28. Mr. Ram Prakash has also placed strong reliance on J.P. Bansal v. State of Rajasthan [(2003) 5 SCC 134 : 2003 (3) SCALE 154]. Therein itself, it is laid down:
The Constitution requires that action must be taken by the authority concerned in the name of the Governor. It is not till this formality is observed that the action can be regarded as that of the State. Constitutionally speaking, the Council of Ministers are advisers and as the Head of the State, the Governor is to act with the aid or advice of the Council of Ministers. Therefore, till the advice is accepted by the Governor, views of the Council of Ministers do not get crystallised into action of the State
29. This decision is, therefore, an authority for the proposition that the government order, so as to confer a legal right, must conform to the provisions contained in Article 166 of the Constitution of India.
30. Questioning the correctness of the observation of the Division bench that the communication contained in the letter dated 24.08.2000 did not confer any legal right, Mr. Ram Prakash, would submit that an administrative order may also confer a legal right. No doubt, it was so stated in Union of India v. K.P. Joseph and others [(1973) 1 SCC 194 : AIR 1973 SC 303] but then it was a case where an executive order was passed which was within the jurisdiction of the State in terms of the proviso appended to Article 309 of the Constitution of India. The Bench, it is interesting to note, hastened to add:
11. We should not be understood as laying down any general proposition on this question.
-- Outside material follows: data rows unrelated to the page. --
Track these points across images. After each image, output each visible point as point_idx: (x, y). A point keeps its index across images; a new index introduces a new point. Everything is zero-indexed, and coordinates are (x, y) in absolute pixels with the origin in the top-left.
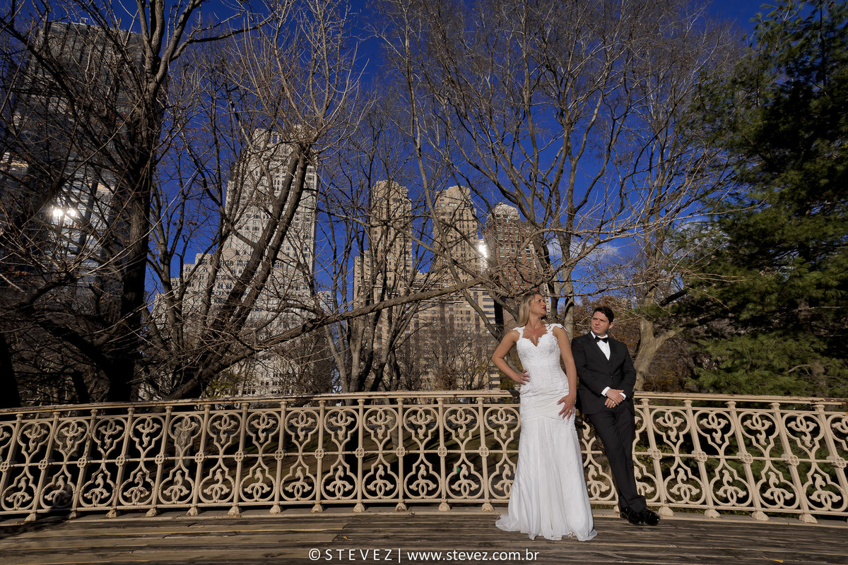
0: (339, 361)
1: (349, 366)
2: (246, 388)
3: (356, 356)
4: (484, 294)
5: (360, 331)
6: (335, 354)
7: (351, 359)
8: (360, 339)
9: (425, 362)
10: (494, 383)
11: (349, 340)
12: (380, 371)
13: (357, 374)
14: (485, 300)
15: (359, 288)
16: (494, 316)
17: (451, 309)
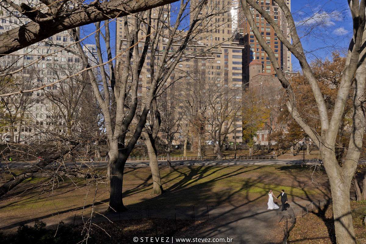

But we think that the Order in question conferred upon the first respondent the right to have his pay fixed in the manner specified in the Order and that was part of the conditions of his service. We see no reason why the Court should not enforce that right.
31. We, therefore, find no merit in this appeal which is dismissed accordingly. In the facts and circumstances of this case, however, there shall be no order as to costs.